- Born: John Joseph McArdle August 24, 1951
- Died: February 4, 2022 (aged 70)
- Education: Franklin & Marshall College (BA) Hofstra University (MA, PhD)
- Known for: Quantitative research
- Awards: Fellow of the American Association for the Advancement of Science (2012)
- Scientific career
- Fields: Quantitative Psychology Gerontology Developmental Psychology
- Institutions: University of Southern California
- Thesis: An Applied Monte Carlo Examination of Type I Behavior in Univariate and Multivariate Strategies for Repeated Measures Hypotheses (1977)

= John J. McArdle =

American psychologist

John J. McArdle was an American psychologist and professor of psychology and gerontology at the University of Southern California (USC), where he was also director of the Unified Studies of Cognition (CogUSC) Lab. He was known for his work on quantitative research methodology and on the changes in cognitive function and personality that occur as individuals age.

==Education and career==
McArdle received his B.A. from Franklin & Marshall College in 1973 and his M.A. and Ph.D. from Hofstra University in 1975 and 1977, respectively. He then began postdoctoral work at the University of Denver with John L. Horn. In 1984, he joined the faculty of the University of Virginia to begin a quantitative methods program. In 2005, he joined the faculty of USC, where he started another quantitative research program. When he died he was a professor of psychology and gerontology at USC, the head of their Quantitative Methods training program, the director of their CogUSC lab, and a co-principal investigator of the Health and Retirement Study.

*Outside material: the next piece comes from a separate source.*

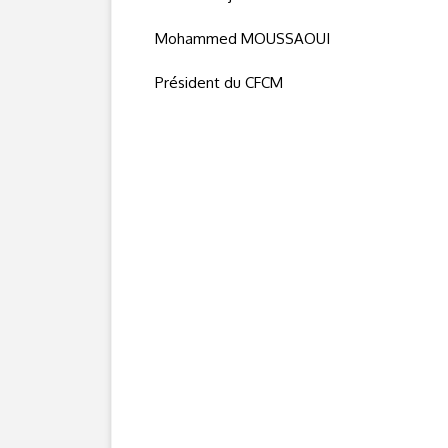
Mohammed MOUSSAOUI
Président du CFCM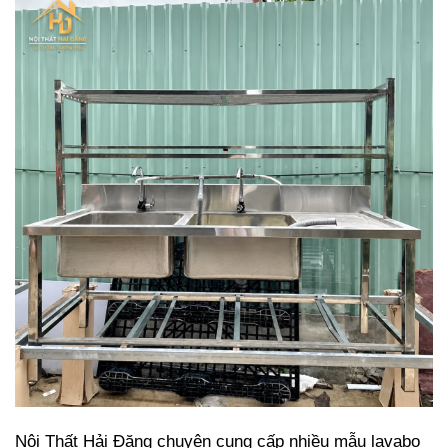
Nội Thất Hải Đăng chuyên cung cấp nhiều mẫu lavabo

==Professional affiliations==
McArdle was president of the Society of Multivariate Experimental Psychology from 1992 to 1993, and of the Federation of Behavioral, Psychological & Cognitive Sciences from 1996 to 1999. In 2012, he was elected as a fellow of the American Association for the Advancement of Science.

==Select publications==
===Books===
- MacArdle, John J. (2005). "Contemporary Psychometrics"
- MacArdle, John J. (2014). "Longitudinal Data Analysis Using Structural Equation Models"

===Research papers===
- McArdle, J. J., Ferrer-Caja, E., Hamagami, F., & Woodcock, R. W. (2002). Comparative longitudinal structural analyses of the growth and decline of multiple intellectual abilities over the life span. Developmental Psychology, 38(1), 115–142.
- McArdle, J. J. (2009). Latent variable modeling of differences and changes with longitudinal data. Annual review of psychology, 60, 577–605.

===Editing and contributed book chapters===
- McArdle, J. J., & Nesselroade, J. R. (2003). Growth curve analysis in contemporary psychological research. In J. A. Schinka & W. F. Velicer (Eds.), Handbook of psychology: Research methods in psychology, Vol. 2, pp. 447–480). John Wiley & Sons Inc.